2022年7月21日、プロ野球の近鉄バファローズの球団代表を務めた足高圭亮氏が69歳で亡くなった。足高氏は近鉄で編成部長、球団本部長、球団代表などを歴任。2001年には球団取締役として梨田昌孝監督を支え、2年連続最下位からのリーグ優勝に貢献したことでも知られる。04年のオリックスとの合併時には、「最後の球団代表」として諸問題の解決に力を注いだ。
足高氏の1歳年下で、近鉄バファローズ「最後の監督」として、氏とともに戦った梨田昌孝さんが文春オンラインに追悼の言葉を寄せた。
◆◆◆
近鉄最後の代表、最後の監督として共に闘った同志
皆さん、はじめまして。梨田昌孝です。
島根の浜田高校から近鉄バファローズに捕手として入団して以来、球界で長くお世話になり、近鉄のほか日本ハム、楽天でも監督を務めました。その縁のおかげで地元の島根や現在生活している関西のほか、札幌や仙台などでも講演の依頼を受けることがあります。その時はよく、近鉄時代の恩師の西本幸雄監督、仰木彬監督、近鉄でともに戦った岩隈久志選手らの話をします。
講演で名前を挙げることはないのですが、野球界で私には彼らと同じぐらい、いえ、それ以上と言ってもいいほど大事な人がいました。今年7月21日に69歳で亡くなった元近鉄球団代表の足高圭亮さんです。
2004年に近鉄がオリックスと合併するに至るまで、近鉄最後の代表、最後の監督として共に闘った同志でした。私の思いを形に残せないかと考えていたところ、今回このような場を頂くことになりました。
深刻な問題だったサイパン、日向のキャンプ2本体制
近鉄監督に就任1年目の2000年、チームは優勝したダイエーと15ゲーム差の最下位に終わりました。私は抜本的な改革が必要だと危機感を覚え、まずはサイパンと宮崎・日向で行っていたキャンプを、日向に一本化してほしいと球団の窓口である足高さんに要望しました。
近鉄はサイパンで1985年から、2月1日スタートの1次キャンプを張っていました。親会社の近畿日本鉄道の系列のホテルや旅行代理店にとっては、観光でPR効果がある球団のキャンプは戦略上、不可欠なものでした。

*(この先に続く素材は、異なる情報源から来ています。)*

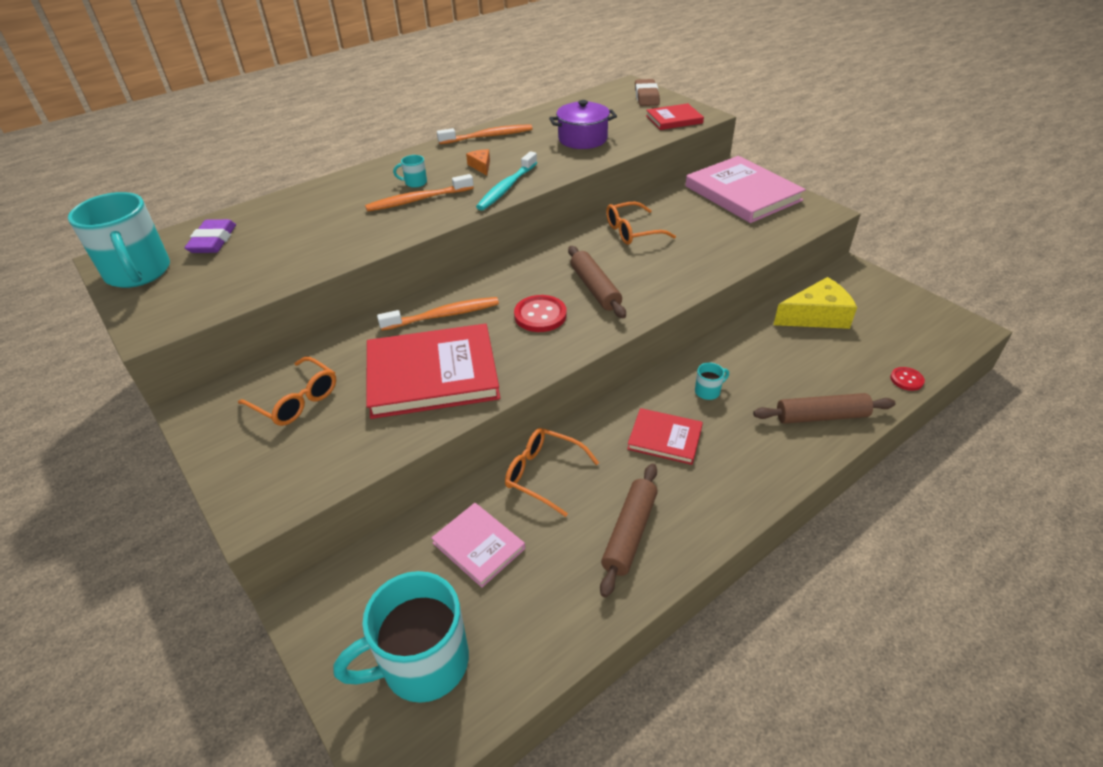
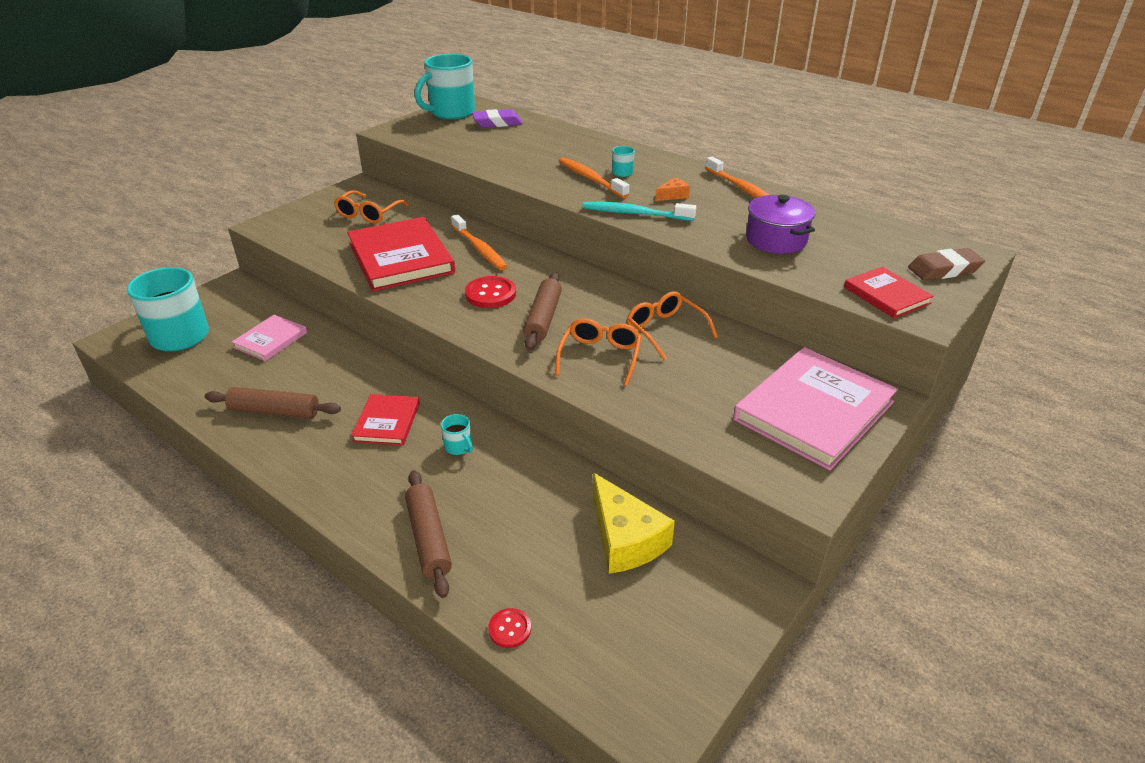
camera: 75 degrees right, 5 degrees down
(543, 474) = (341, 359): orange glasses -> orange glasses (600, 357)
(595, 288) = (543, 318): brown rolling pin -> brown rolling pin turned 45 degrees counterclockwise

一方で現場を預かる身としては選手の調整という観点から見ると、気候が日向より非常に暑く、2月途中に帰国した際の寒暖差で、また一から体を作り直させなければならないジレンマを抱えていました。当時主砲だった中村紀洋選手などはサイパンに行かず、ずっと日向で調整していたほど深刻な問題だったのです。